I’m guessing it’s much more that you previously thought.
Now, what has any of this got to do with either flying kites or stacking tins?!
Well, when you save, is it going to be so that you can line each Today Dollar that you collect by saving into a nice Today Dollar Tin with all of the others that you get, until you have enough to oil, salt and close … putting it away, with all the other tins that you collect in your working life until – in 20 or 40 years time – you pull all of those tins out of the Tin Storage Bank, dust them off, and find …
… exactly as many Future Dollars as you had Today Dollars, no more no less, and not enough?
Or, will you take each Today Dollar, and when you have enough, make a Future Dollar Kite (it can be a Business Kite, Real-Estate Kite, or possibly a Stock Kite) and let it soar?
And, if it crashes – when it crashes, because of storms and, well, kite-flying whilst you are learning is risky – will you then take a few more of your Today Dollars and make another, and another …
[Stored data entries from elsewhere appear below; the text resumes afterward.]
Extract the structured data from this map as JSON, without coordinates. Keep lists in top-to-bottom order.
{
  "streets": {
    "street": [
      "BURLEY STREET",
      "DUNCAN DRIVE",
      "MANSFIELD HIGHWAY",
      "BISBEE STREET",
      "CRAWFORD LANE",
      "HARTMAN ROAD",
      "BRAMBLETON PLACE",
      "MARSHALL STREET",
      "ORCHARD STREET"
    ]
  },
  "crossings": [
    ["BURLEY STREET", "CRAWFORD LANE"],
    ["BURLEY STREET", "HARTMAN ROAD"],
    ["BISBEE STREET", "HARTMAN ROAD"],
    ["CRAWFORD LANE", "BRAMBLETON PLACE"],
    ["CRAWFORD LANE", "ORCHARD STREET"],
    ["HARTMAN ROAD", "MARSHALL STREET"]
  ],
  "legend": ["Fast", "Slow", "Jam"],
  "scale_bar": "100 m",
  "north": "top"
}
… until one flies, with each Today Dollar used in making it becoming 100 Future Dollars?
[AJC: Most likely, you will also be putting aside a few Today Dollar Tins of your own, for a rainy day – since it need not take many to make a few Kites, and you may as well save something whilst you are at it]
Tin Stacker or Kite Flyer? Which one you choose is up to you …
But, I must warn you – even though most of you are tin-stackers by nature, therefore, should not be surprised when your Future Dollar stock is well short of what I would consider a ‘nice retirement’ – I write solely for the kite-flyers out there!
Hi Adrian,a kite flyer. Tins stacking is just a very initial stage so the kite flying can begin.
@ Maria – May your kite fly true 🙂
I think the real estate growth potential is a little overstated – then again, I may just be saying that from the perspective of someone who got burned!
@ Elizabeth – in most recent memory, yes. But, it may be that “those who buy when others are fearful” (Warren Buffett) will succeed?
Keep in mind that the higher returns in the list all assume a lot of active management (buying, leveraging, rehab’ing, more leveraging, buying again) in order to get anywhere near Michael Masterson’s numbers.
7 years ago I drafted up an investment table similar to Michael Masterson’s table. I added effort and risk values to each investment opportunity. My findings were the same where investing in real estate or my own business gave me a SIGNIFICANT greater return than an average stock.
Based on my chart, investing in real estate was medium risk and low/medium effort so I jumped on board. My ROE has averaged 45% thanks to leveraging and have been able to reduce my risk through good property management policies.
@ Goldeneer – 45% on R/E. Awesome. If you blog about this stuff, post a couple of links, here, for my readers!
You’re right – we need to think in terms of future dollars and not current dollars. What we save now but seem like a lot now, but what will it be worth in 20 or even 40 years?